There is little gossip in Kraftwerk: Future Music from Germany. Facts are presented, and wider contexts are drawn upon, none more compelling than the idea that Kraftwerk’s recordings are ghost traces of a murdered future; ‘an odd transmission from a future-past’. 2020 marks half a century since Kraftwerk formed, and in Schutte’s book there is the unsettling feeling that the band’s output in the 1970s and 1980s still sounds, looks and feels more avant-garde than anything the last three decades have given us.
Kraftwerk aren’t the only musical outfit celebrating their fifty-year anniversary. Shortly before Schütte’s book was published, The Ebony Steel Band — one of the oldest steel drum organisations in Europe — gave us the very definition of ‘a repacked version of the past’, with a steel-drum interpretation of some of Kraftwerk’s most well-known compositions in Pan Machine. Anybody who remembers Paul Anka’s syrupy swing interpretations of Soundgarden and Nirvana on 2005’s Rock Swings, or the awful slew of middle-class indie kids doing ironic guitar versions of gangsta rap, might feel hesitant, and conceptually there is certainly a shade of the gimmick in Pan Machine.
But what is important to the future is how and where the past is being repackaged. Schütte’s book reminds us that Kraftwerk didn’t just emerge from nowhere; they were born in the rubble of post-war Dusseldorf, and swallowed up everything from Bauhaus to Russian Suprematism, Italian Futurism, French cycling culture, and US Pop Art. Their German futurism was always encoded with the international and the out-of-date. The Ebony Steel Band work out of a community centre in the heart of the Notting Hill Carnival route, and use an instrument borne out of anti-colonial defiance in Trinidad and Tobago, to interpret melodies and concepts that were trying to move German identity forward after National Socialism. Kraftwerk often did this by suggesting a German identity that was part of a wider European project, with works such as Trans Europe Express and ‘Europe Endless’ hinting at the mobility offered by federalism. There has always been disjuncture between European futures and what might constitute a future for black people, who Paul Gilroy has called a ‘counter-culture to modernity’; both central to and subjugated by Western expansionism and ‘progress’.

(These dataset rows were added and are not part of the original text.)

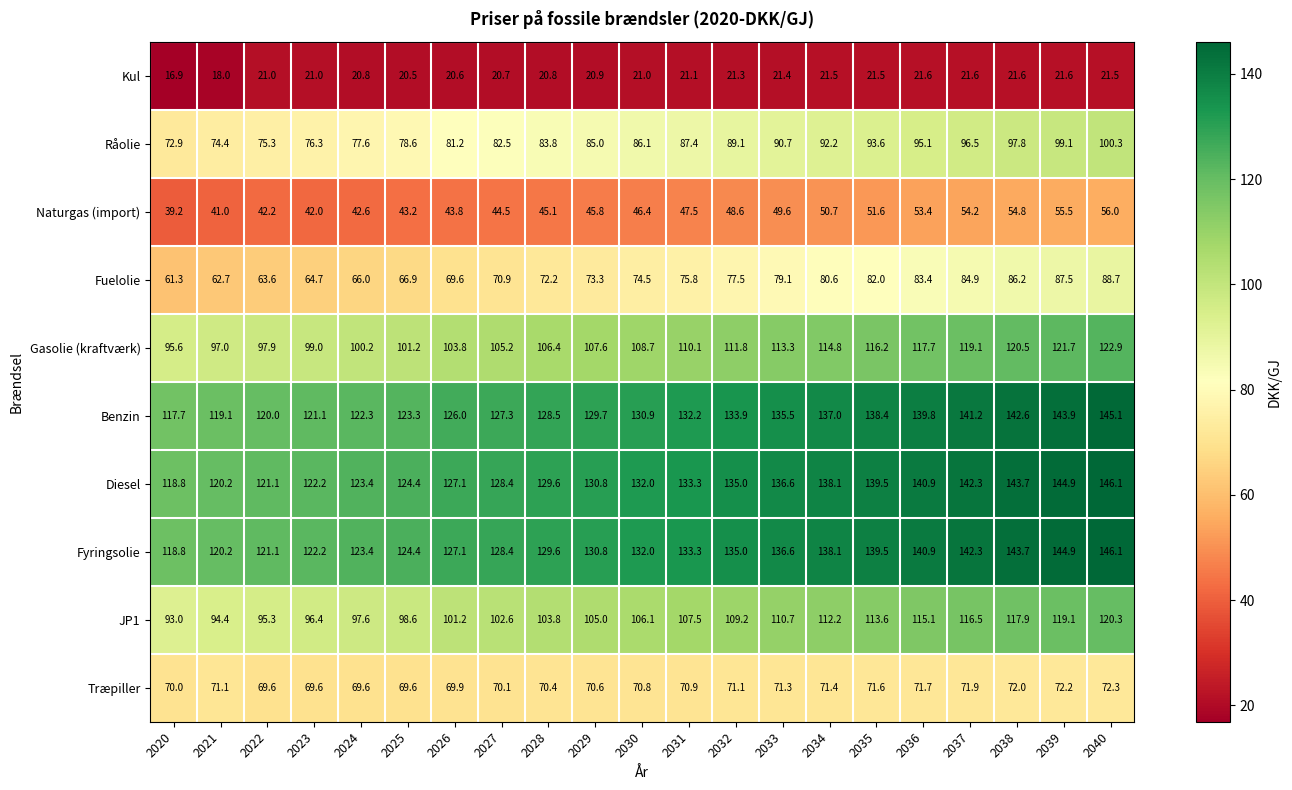

Where is Fyringsolie nearest to the value 132?

2030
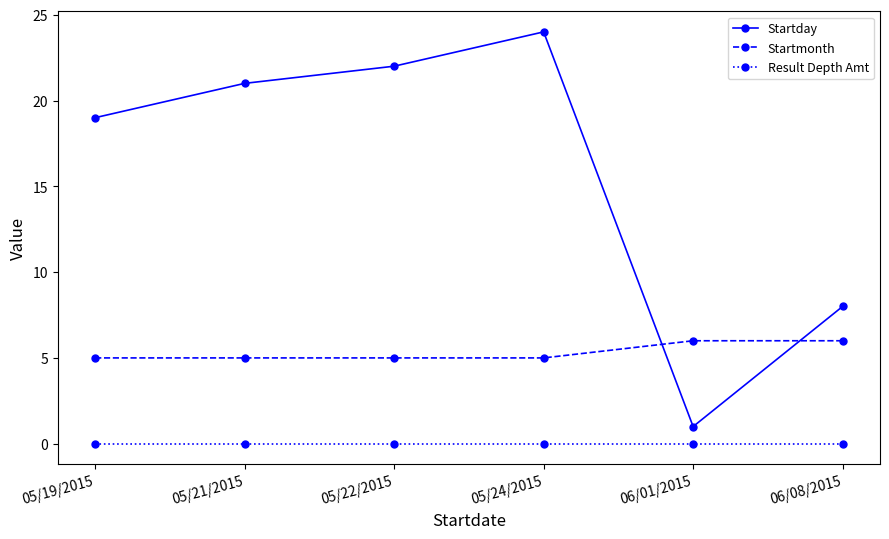

Is it true that Startday equals 2 at 06/01/2015?

False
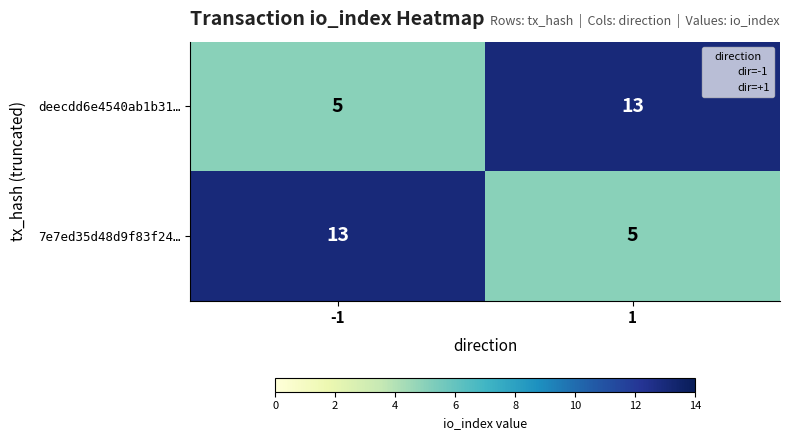

At how many categories does at least one series exceed 10?

2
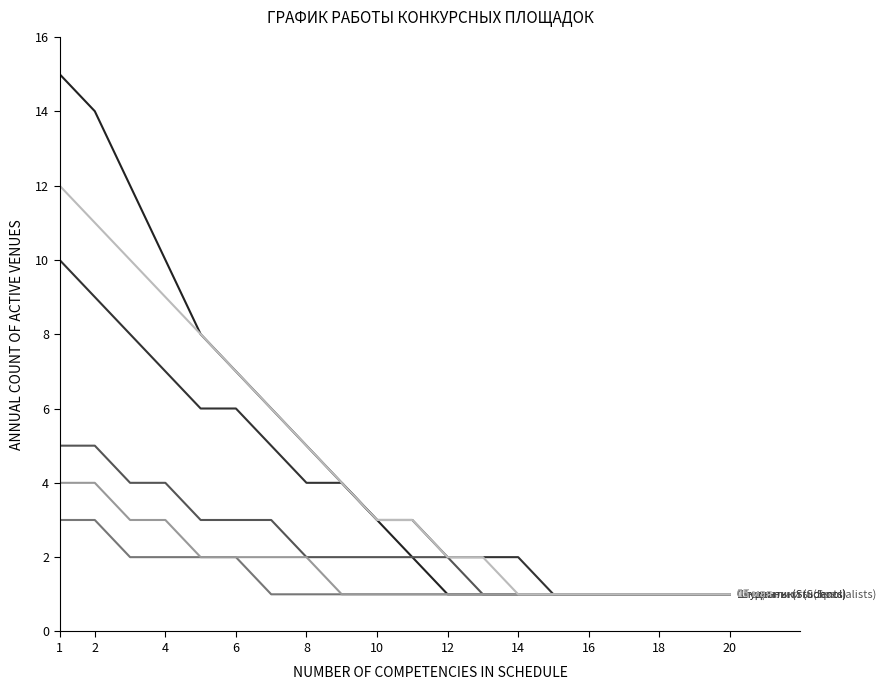

Does the chart display data point markers on the line(s)?

No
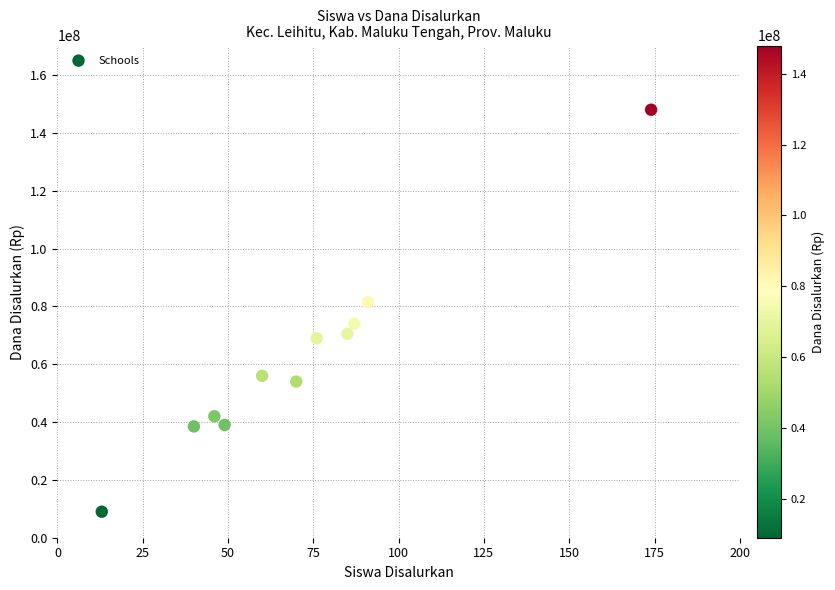

What is the average Y value?

61954545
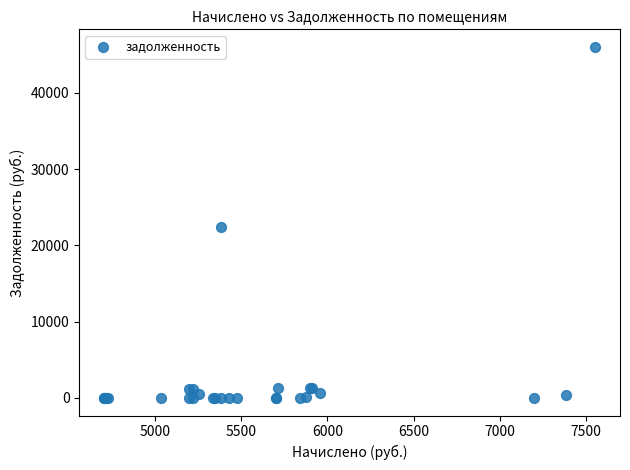

What Y value in the scatter plot is closest to 23016?

22440.9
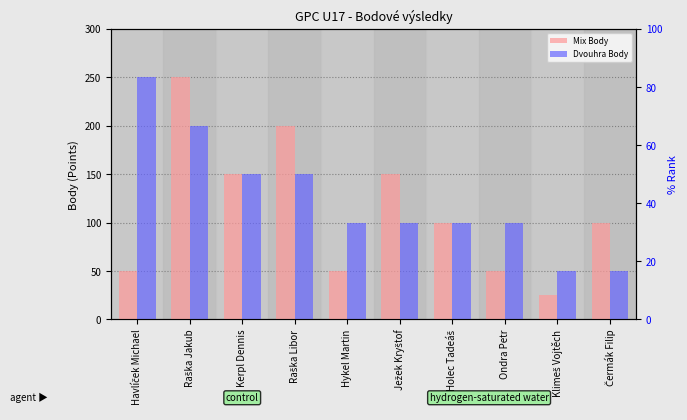

At which label is Dvouhra Body closest to 150?

Kerpl Dennis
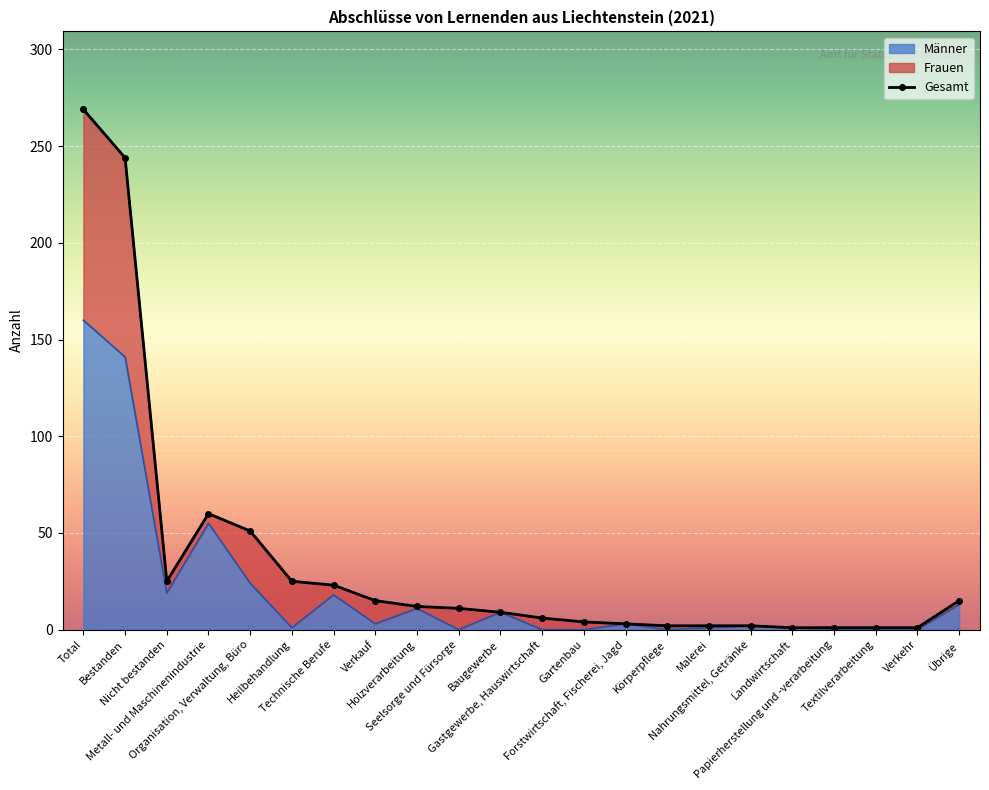

What is the highest value of the Männer series?

160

There is beauty in this blur. Black artists have often subtly shed light on the inherent ironies and paradoxes of ‘the future’, leading to new pathways; Chuck Berry felt so free riding along in his automobile because it was in the wake of segregated bus journeys, Afrika Bambaataa latched onto Kraftwerk’s European futurism in a decimated inner-city New York, while the Chicago House and Detroit Techno scenes fused and fashioned the band’s legacy into a music that hinted at a shadow side of the future, in a place with no future. Pan Machine also sounds like some weird reverberation of something lost, a haunted echo that displaces the embodied energy in Kraftwerk’s original recordings. Does the record invoke a bold new future? No. But during this period of isolation (and, hopefully, reflection) it does contain a trace of a past future in an unexpected location in the present, in the place where the future always has a chance: the peripheral plaza, where nobody is looking.